Smith and his colleagues analyzed satellite data that integrates climate and vegetation dynamics to quantify terrestrial biomass growth capacity—land’s ability to grow plants—of the contiguous United States. They took a best-case-scenario approach, conservatively accounting for unavailable land such as protected land and wetland to maximize their estimate of land available for biofuels production.
Even with that best-case-scenario approach, the researchers determined that potential yields are much lower than the estimates used by EISA. To meet the policy’s bioenergy goals, extensive redistribution of currently managed land or massive expansion of farmland would be needed: 80% of current agricultural land would have to be directed toward biofuels, or 60% of current rangeland would have to be converted for biofuel agriculture. That conversion would incur significant fossil-fuel inputs, reduced productivity and greenhouse-gas-sequestering abilities of the land, and additional strain on already stressed waterways and aquifers used for irrigation.
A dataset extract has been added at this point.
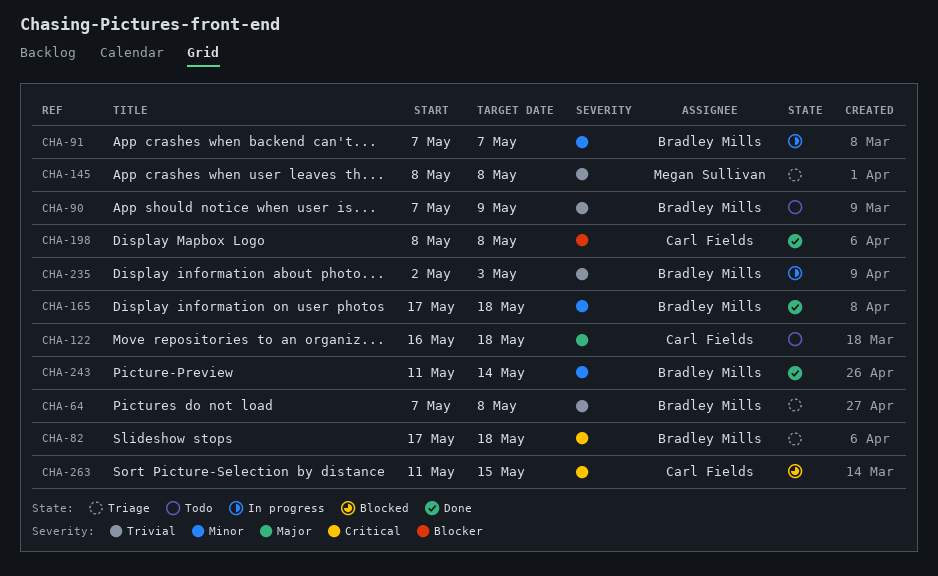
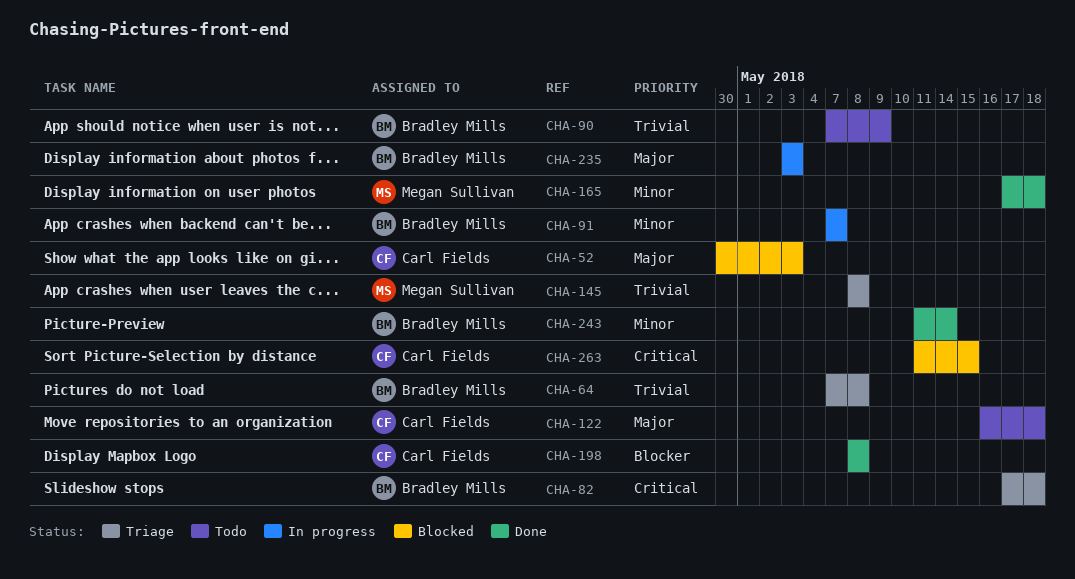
CHA-52: none -> present
CHA-165, owner: Bradley Mills -> Megan Sullivan
CHA-235, priority: Trivial -> Major
CHA-235, start: May 2 -> May 3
Even if land were converted for use in biofuels production to meet EISA targets, “large-scale cellulosic ethanol production remains unavailable due to the difficulties associated with converting cellulose to a usable form,” Smith says. “This removes a very large pool of biomass from consideration—for example, crop and forestry residues—and places the entire EISA biofuel target on starch ethanol, which is mainly derived from corn grains in the United States.”
To succeed, the cellulosic biofuels industry needs incentives to cover the gap between what biorefineries can afford and what biomass suppliers can accept, suggests the 2011 National Academy of Sciences (NAS) report “Renewable Fuel Standard: Potential Economic and Environmental Effects of U.S. Biofuel Policy.” Until a barrel of oil reaches almost $200, the cellulosic market won’t be economically feasible without subsidies or other government support, the report says. And without that economic incentive to build a market, the technological advances needed will be slow in coming.
“The major barrier to biofuels is that the uncertainty is too high for most investors,” says Purdue University agricultural economist Wallace E. Tyner, co-chair of the committee that wrote the NAS report. The government can play a role in mitigating that economic uncertainty through certain incentives, but “biofuels alone will not provide energy security,” he says. “We can be independent of OPEC oil if we want, but we will have to pay the price. Renewables, at least in the medium term, will be more expensive than crude oil.”—Kenneth J. Moore
Sources: Bob Dinneen, Renewable Fuels Association, www.ethanolrfa.org.
William Smith, University of Montana, www.umt.edu. The paper “Bioenergy Potential of the United States Constrained by Satellite Observations of Existing Productivity” was published in Environmental Science & Technology, 46, 2012.
Wallace E. Tyner, Purdue University, Department of Agricultural Economics, www.ag.purdue.edu.